→ Stated exercise
Convert all of the data below into a Markdown table with two columns, "Row" for a sequential row number and "Line" for the line itself, leaving out any blank lines.

### Extracted information ###

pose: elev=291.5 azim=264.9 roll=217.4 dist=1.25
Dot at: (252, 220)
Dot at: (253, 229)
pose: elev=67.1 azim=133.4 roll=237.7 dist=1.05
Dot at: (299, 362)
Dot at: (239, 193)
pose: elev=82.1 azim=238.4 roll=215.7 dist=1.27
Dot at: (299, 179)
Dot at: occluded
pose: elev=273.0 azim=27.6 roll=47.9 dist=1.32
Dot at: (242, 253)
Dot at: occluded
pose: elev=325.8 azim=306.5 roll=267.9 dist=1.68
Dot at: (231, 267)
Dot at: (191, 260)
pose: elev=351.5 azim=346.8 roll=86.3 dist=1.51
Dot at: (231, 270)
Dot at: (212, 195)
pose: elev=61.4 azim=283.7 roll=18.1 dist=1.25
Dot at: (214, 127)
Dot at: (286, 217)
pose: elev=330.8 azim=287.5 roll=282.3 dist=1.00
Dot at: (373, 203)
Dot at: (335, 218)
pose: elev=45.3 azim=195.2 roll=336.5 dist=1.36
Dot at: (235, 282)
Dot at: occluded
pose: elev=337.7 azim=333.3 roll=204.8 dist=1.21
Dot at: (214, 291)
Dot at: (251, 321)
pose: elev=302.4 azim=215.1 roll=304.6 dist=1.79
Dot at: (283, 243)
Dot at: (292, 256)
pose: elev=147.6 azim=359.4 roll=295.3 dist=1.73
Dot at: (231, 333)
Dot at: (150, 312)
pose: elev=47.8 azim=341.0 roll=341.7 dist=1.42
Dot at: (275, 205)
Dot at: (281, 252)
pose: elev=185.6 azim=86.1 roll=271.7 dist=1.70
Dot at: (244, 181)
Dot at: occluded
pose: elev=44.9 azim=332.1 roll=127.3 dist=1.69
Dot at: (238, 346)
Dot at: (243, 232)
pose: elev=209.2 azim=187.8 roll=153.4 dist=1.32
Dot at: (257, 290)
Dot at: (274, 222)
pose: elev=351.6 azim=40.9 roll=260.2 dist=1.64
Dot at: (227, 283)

###

→ Expected answer
| Row | Line |
|---|---|
| 1 | pose: elev=291.5 azim=264.9 roll=217.4 dist=1.25 |
| 2 | Dot at: (252, 220) |
| 3 | Dot at: (253, 229) |
| 4 | pose: elev=67.1 azim=133.4 roll=237.7 dist=1.05 |
| 5 | Dot at: (299, 362) |
| 6 | Dot at: (239, 193) |
| 7 | pose: elev=82.1 azim=238.4 roll=215.7 dist=1.27 |
| 8 | Dot at: (299, 179) |
| 9 | Dot at: occluded |
| 10 | pose: elev=273.0 azim=27.6 roll=47.9 dist=1.32 |
| 11 | Dot at: (242, 253) |
| 12 | Dot at: occluded |
| 13 | pose: elev=325.8 azim=306.5 roll=267.9 dist=1.68 |
| 14 | Dot at: (231, 267) |
| 15 | Dot at: (191, 260) |
| 16 | pose: elev=351.5 azim=346.8 roll=86.3 dist=1.51 |
| 17 | Dot at: (231, 270) |
| 18 | Dot at: (212, 195) |
| 19 | pose: elev=61.4 azim=283.7 roll=18.1 dist=1.25 |
| 20 | Dot at: (214, 127) |
| 21 | Dot at: (286, 217) |
| 22 | pose: elev=330.8 azim=287.5 roll=282.3 dist=1.00 |
| 23 | Dot at: (373, 203) |
| 24 | Dot at: (335, 218) |
| 25 | pose: elev=45.3 azim=195.2 roll=336.5 dist=1.36 |
| 26 | Dot at: (235, 282) |
| 27 | Dot at: occluded |
| 28 | pose: elev=337.7 azim=333.3 roll=204.8 dist=1.21 |
| 29 | Dot at: (214, 291) |
| 30 | Dot at: (251, 321) |
| 31 | pose: elev=302.4 azim=215.1 roll=304.6 dist=1.79 |
| 32 | Dot at: (283, 243) |
| 33 | Dot at: (292, 256) |
| 34 | pose: elev=147.6 azim=359.4 roll=295.3 dist=1.73 |
| 35 | Dot at: (231, 333) |
| 36 | Dot at: (150, 312) |
| 37 | pose: elev=47.8 azim=341.0 roll=341.7 dist=1.42 |
| 38 | Dot at: (275, 205) |
| 39 | Dot at: (281, 252) |
| 40 | pose: elev=185.6 azim=86.1 roll=271.7 dist=1.70 |
| 41 | Dot at: (244, 181) |
| 42 | Dot at: occluded |
| 43 | pose: elev=44.9 azim=332.1 roll=127.3 dist=1.69 |
| 44 | Dot at: (238, 346) |
| 45 | Dot at: (243, 232) |
| 46 | pose: elev=209.2 azim=187.8 roll=153.4 dist=1.32 |
| 47 | Dot at: (257, 290) |
| 48 | Dot at: (274, 222) |
| 49 | pose: elev=351.6 azim=40.9 roll=260.2 dist=1.64 |
| 50 | Dot at: (227, 283) |